Un collectif de sénateurs Les Républicains publie une tribune dans Le Monde pour défendre les écoles rurales face à la baisse démographique. Ils critiquent la logique comptable qui mène à la fermeture de classes et appellent à une offre scolaire adaptée aux villages. Selon eux, cela permettrait de maintenir la vitalité territoriale et un accompagnement individualisé des enfants.
Dans une tribune publiée le 4 mars 2026 dans Le Monde, un collectif de sénateurs Les Républicains alerte sur les fermetures d'écoles en zones rurales justifiées par la baisse du nombre d'élèves. Ils dénoncent une approche comptable annuelle menée par les inspecteurs d'académie, qui décident des postes et classes en fonction du comptage précis des élèves, contrairement aux exigences de prospective imposées aux élus locaux en matière d'urbanisme.
Les auteurs soulignent que l'éducation nationale est le seul ministère à ajuster ainsi ses ressources chaque année, sans vision à long terme. Selon eux, ces fermetures entraînent des trajets plus longs pour les enfants, augmentant leur fatigue et éloignant les parents de l'école. Ils rappellent les avantages des écoles rurales : classes à effectifs réduits, proximité des enseignants avec les élèves et familles, et un climat scolaire apaisé favorisant un accompagnement personnalisé.

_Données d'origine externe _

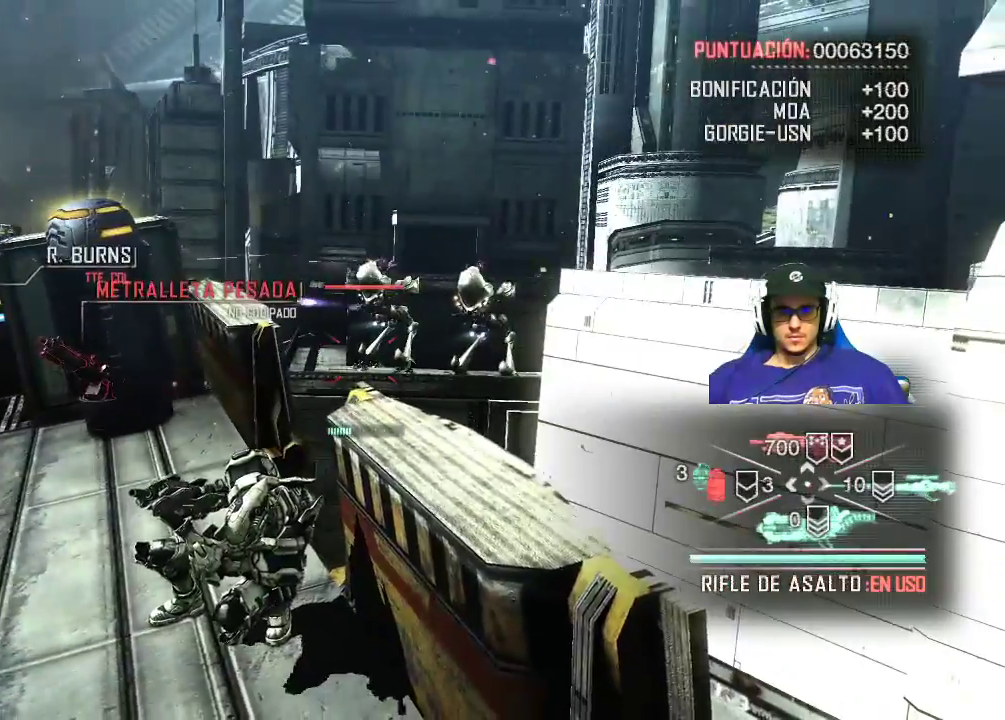
{"keys": [], "mouse": ["left", "right"], "mouse_move": "up-left", "events": [[350, "mouse_right", "down"], [400, "mouse_left", "down"]]}
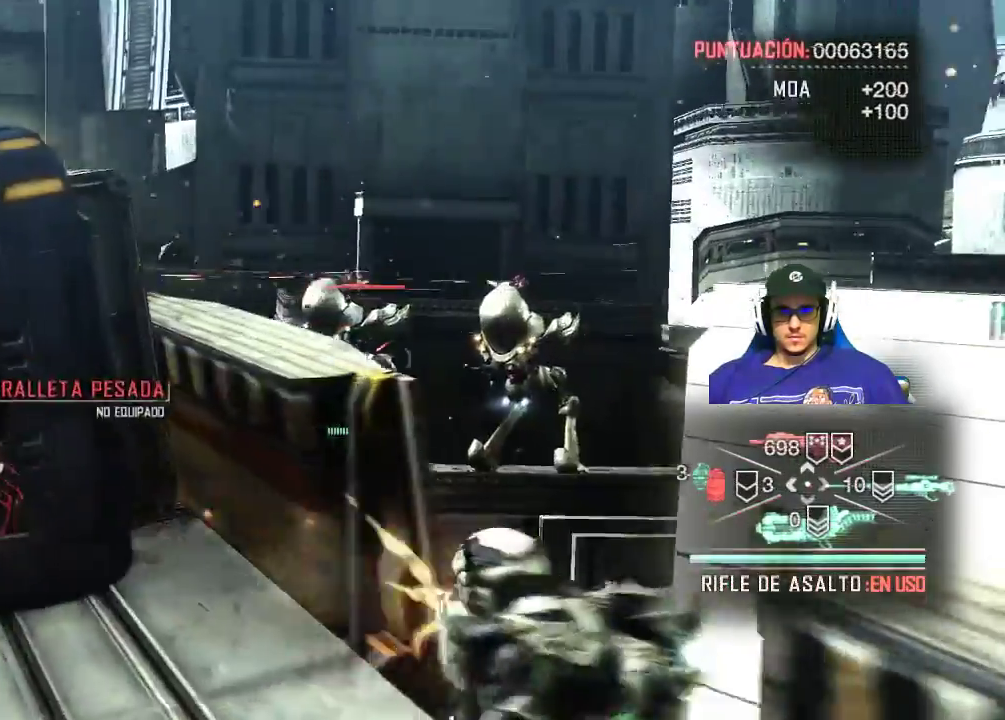
{"keys": [], "mouse": ["right"], "mouse_move": "still", "events": [[500, "mouse_left", "up"]]}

Le collectif plaide pour replacer l'enfant au centre du système et élaborer une nouvelle offre scolaire adaptée aux réalités démographiques des villages. Ils insistent sur le rôle vital des écoles dans la lutte contre la désertification rurale et l'égalité républicaine, au-delà des contraintes budgétaires. Les bons résultats des écoles rurales illustrent, à leurs yeux, l'efficacité d'un système flexible et attentif aux besoins des enfants.